EXERCISE REQUIREMENTS
[1] Duplicate the passage of the text on inaccuracies in the Cave article, starting with "Inaccuracies in the" and going on through "that took place.".
[2] Format the rows as a numbered list, starting at the first row and going on through the line with "What is the maximum value for Garfield Park?", leaving out blank lines.

EXERCISE TEXT
.....

Inaccuracies in the Cave Article

The article by George Cave, "Why the Secret 1986 U.S.-Iran 'Arms for Hostages' Negotiations Failed," contains several inaccuracies. The "strategic opening" to Iran was orchestrated by Israel, hence the need to include Amiran Nir and Albert Hakim, and give them American passports. The inclusion of Gen. Richard Secord shows that arms were the primary consideration from the beginning, as the general was in that business in Laos and Afghanistan (he also dealt with Razak Afridi, part of the Pakistan organized crime syndicate). Khomeini told the truth when he said hostages were not involved in the meeting that took place.

Nov. 20, 1986, The New York Times published a story about a BBC documentary detailing the death of Cyrus Hashemi, who set up the original meetings for Ollie North. Cyrus reportedly was killed because he was an informant for the U.S. Department of Justice.

Sept. 29, 1986, The New York Times reported the execution of Mehdi Hashemi, who was not the son-in-law of Ayatollah Montazeri but rather the brother of the wife of one of Ayatollah Montazeri's sons. Mehdi Bahremani ran away and reached Canada for asylum (Dec. 22, 1986, New York Times) but sent back his $6 million bribe money to Iran in hopes of canceling his death sentence. Why doesn't Cave mention the $6 million bribes given to Mehdi Hashemi, Mehdi Bahremani, and Hojatolislam Rafsanjani?

.....

Quiz items based on charts

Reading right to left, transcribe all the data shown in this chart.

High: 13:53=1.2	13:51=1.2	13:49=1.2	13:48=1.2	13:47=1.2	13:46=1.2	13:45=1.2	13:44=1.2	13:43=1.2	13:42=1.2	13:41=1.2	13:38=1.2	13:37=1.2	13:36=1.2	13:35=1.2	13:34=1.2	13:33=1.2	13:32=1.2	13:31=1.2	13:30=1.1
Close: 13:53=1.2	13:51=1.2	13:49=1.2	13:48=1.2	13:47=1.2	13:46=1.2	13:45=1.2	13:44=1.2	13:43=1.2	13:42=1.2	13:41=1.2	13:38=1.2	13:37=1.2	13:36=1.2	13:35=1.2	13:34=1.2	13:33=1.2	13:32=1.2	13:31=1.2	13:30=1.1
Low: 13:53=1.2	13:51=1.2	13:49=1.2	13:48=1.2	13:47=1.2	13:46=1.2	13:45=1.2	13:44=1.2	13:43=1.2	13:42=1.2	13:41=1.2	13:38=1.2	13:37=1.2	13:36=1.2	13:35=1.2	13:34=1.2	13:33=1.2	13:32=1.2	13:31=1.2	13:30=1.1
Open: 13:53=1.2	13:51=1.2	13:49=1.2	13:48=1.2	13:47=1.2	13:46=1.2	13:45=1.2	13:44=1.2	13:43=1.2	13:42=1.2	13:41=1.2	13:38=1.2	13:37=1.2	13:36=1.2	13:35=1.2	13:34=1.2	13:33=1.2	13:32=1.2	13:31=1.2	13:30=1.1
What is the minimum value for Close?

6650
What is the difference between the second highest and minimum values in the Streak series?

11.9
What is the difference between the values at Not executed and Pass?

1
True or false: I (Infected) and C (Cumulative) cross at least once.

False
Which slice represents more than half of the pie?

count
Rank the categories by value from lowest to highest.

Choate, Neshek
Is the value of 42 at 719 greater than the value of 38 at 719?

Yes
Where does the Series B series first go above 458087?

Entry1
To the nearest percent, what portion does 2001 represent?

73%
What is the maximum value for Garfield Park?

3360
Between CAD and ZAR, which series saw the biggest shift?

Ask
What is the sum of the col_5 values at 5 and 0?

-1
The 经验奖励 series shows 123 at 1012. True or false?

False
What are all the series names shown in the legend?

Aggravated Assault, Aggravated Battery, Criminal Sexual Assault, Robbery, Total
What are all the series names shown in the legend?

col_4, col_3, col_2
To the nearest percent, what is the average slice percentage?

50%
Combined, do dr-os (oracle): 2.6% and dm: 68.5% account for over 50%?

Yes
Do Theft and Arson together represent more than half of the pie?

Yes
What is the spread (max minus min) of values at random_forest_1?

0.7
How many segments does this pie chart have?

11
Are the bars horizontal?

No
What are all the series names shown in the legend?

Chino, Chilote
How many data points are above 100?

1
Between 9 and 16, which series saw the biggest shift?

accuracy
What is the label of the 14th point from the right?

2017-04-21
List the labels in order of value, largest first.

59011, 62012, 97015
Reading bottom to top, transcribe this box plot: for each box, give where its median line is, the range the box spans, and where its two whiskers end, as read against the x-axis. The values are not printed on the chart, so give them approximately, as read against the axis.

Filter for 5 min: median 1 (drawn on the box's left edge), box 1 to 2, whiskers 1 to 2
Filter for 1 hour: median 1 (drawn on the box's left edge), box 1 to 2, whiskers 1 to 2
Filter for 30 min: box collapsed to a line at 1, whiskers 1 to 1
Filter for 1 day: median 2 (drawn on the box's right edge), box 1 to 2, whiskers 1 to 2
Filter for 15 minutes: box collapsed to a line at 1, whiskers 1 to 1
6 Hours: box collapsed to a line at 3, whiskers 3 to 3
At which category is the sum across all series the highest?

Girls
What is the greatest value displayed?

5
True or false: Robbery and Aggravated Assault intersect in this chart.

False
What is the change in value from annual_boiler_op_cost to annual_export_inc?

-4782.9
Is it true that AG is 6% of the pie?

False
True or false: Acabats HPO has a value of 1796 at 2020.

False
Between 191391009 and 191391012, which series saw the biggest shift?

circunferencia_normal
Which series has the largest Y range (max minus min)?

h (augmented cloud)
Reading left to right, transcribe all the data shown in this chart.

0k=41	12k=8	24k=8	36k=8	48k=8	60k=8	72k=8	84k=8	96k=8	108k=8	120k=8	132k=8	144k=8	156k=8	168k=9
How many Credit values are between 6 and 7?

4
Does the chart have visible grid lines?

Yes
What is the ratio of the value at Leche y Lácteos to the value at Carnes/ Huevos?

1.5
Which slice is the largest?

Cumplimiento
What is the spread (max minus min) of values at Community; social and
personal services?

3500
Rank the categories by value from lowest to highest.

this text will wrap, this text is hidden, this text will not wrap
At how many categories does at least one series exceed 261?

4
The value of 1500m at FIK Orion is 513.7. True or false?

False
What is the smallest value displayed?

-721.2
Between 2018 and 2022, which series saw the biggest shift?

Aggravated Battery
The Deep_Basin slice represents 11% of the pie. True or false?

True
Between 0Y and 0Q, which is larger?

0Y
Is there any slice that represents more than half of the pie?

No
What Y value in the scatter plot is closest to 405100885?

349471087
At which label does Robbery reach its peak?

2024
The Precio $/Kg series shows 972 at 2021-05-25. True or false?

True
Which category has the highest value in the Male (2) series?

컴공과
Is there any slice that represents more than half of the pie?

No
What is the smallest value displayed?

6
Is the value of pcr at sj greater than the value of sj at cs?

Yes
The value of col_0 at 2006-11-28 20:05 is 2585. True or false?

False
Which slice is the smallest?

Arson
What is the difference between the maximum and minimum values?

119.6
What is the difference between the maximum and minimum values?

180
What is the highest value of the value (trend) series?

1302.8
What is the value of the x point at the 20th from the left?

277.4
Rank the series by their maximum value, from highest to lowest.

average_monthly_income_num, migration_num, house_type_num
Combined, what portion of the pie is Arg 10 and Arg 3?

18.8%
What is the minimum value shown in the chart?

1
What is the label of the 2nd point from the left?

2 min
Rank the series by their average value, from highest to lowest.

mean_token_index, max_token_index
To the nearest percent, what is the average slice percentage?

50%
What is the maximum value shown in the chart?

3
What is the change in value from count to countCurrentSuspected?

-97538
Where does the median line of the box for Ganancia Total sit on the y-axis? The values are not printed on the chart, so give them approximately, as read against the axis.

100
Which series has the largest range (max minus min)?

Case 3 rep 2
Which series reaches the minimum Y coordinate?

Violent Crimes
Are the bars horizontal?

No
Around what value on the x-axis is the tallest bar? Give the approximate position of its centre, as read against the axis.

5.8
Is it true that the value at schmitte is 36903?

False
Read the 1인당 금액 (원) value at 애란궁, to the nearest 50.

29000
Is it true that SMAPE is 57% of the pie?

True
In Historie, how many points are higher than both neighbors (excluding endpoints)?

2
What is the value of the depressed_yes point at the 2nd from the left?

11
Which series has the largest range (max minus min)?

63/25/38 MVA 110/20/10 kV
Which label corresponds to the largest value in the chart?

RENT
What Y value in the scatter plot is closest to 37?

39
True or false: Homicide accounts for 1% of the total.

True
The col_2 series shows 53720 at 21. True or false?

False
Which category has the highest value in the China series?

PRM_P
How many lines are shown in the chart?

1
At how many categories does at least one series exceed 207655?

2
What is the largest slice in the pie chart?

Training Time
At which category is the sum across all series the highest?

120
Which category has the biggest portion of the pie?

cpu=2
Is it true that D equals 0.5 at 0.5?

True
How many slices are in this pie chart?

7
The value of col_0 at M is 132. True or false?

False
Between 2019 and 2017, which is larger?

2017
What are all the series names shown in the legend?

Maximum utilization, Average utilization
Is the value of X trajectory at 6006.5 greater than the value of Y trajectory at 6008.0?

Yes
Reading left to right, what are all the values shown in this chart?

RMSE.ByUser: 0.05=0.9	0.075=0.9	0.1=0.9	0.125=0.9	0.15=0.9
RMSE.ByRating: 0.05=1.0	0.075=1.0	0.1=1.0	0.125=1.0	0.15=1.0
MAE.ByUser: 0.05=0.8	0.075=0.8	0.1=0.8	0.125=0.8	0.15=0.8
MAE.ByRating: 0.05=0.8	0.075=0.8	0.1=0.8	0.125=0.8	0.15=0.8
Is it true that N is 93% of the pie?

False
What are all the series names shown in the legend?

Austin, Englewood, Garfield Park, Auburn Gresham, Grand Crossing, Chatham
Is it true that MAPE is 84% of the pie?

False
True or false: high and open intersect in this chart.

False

.....

LIST OF ANSWERS
[1]
Inaccuracies in the Cave Article

The article by George Cave, "Why the Secret 1986 U.S.-Iran 'Arms for Hostages' Negotiations Failed," contains several inaccuracies. The "strategic opening" to Iran was orchestrated by Israel, hence the need to include Amiran Nir and Albert Hakim, and give them American passports. The inclusion of Gen. Richard Secord shows that arms were the primary consideration from the beginning, as the general was in that business in Laos and Afghanistan (he also dealt with Razak Afridi, part of the Pakistan organized crime syndicate). Khomeini told the truth when he said hostages were not involved in the meeting that took place.

[2]
1. Reading right to left, transcribe all the data shown in this chart.
2. High: 13:53=1.2	13:51=1.2	13:49=1.2	13:48=1.2	13:47=1.2	13:46=1.2	13:45=1.2	13:44=1.2	13:43=1.2	13:42=1.2	13:41=1.2	13:38=1.2	13:37=1.2	13:36=1.2	13:35=1.2	13:34=1.2	13:33=1.2	13:32=1.2	13:31=1.2	13:30=1.1
3. Close: 13:53=1.2	13:51=1.2	13:49=1.2	13:48=1.2	13:47=1.2	13:46=1.2	13:45=1.2	13:44=1.2	13:43=1.2	13:42=1.2	13:41=1.2	13:38=1.2	13:37=1.2	13:36=1.2	13:35=1.2	13:34=1.2	13:33=1.2	13:32=1.2	13:31=1.2	13:30=1.1
4. Low: 13:53=1.2	13:51=1.2	13:49=1.2	13:48=1.2	13:47=1.2	13:46=1.2	13:45=1.2	13:44=1.2	13:43=1.2	13:42=1.2	13:41=1.2	13:38=1.2	13:37=1.2	13:36=1.2	13:35=1.2	13:34=1.2	13:33=1.2	13:32=1.2	13:31=1.2	13:30=1.1
5. Open: 13:53=1.2	13:51=1.2	13:49=1.2	13:48=1.2	13:47=1.2	13:46=1.2	13:45=1.2	13:44=1.2	13:43=1.2	13:42=1.2	13:41=1.2	13:38=1.2	13:37=1.2	13:36=1.2	13:35=1.2	13:34=1.2	13:33=1.2	13:32=1.2	13:31=1.2	13:30=1.1
6. What is the minimum value for Close?
7. 6650
8. What is the difference between the second highest and minimum values in the Streak series?
9. 11.9
10. What is the difference between the values at Not executed and Pass?
11. 1
12. True or false: I (Infected) and C (Cumulative) cross at least once.
13. False
14. Which slice represents more than half of the pie?
15. count
16. Rank the categories by value from lowest to highest.
17. Choate, Neshek
18. Is the value of 42 at 719 greater than the value of 38 at 719?
19. Yes
20. Where does the Series B series first go above 458087?
21. Entry1
22. To the nearest percent, what portion does 2001 represent?
23. 73%
24. What is the maximum value for Garfield Park?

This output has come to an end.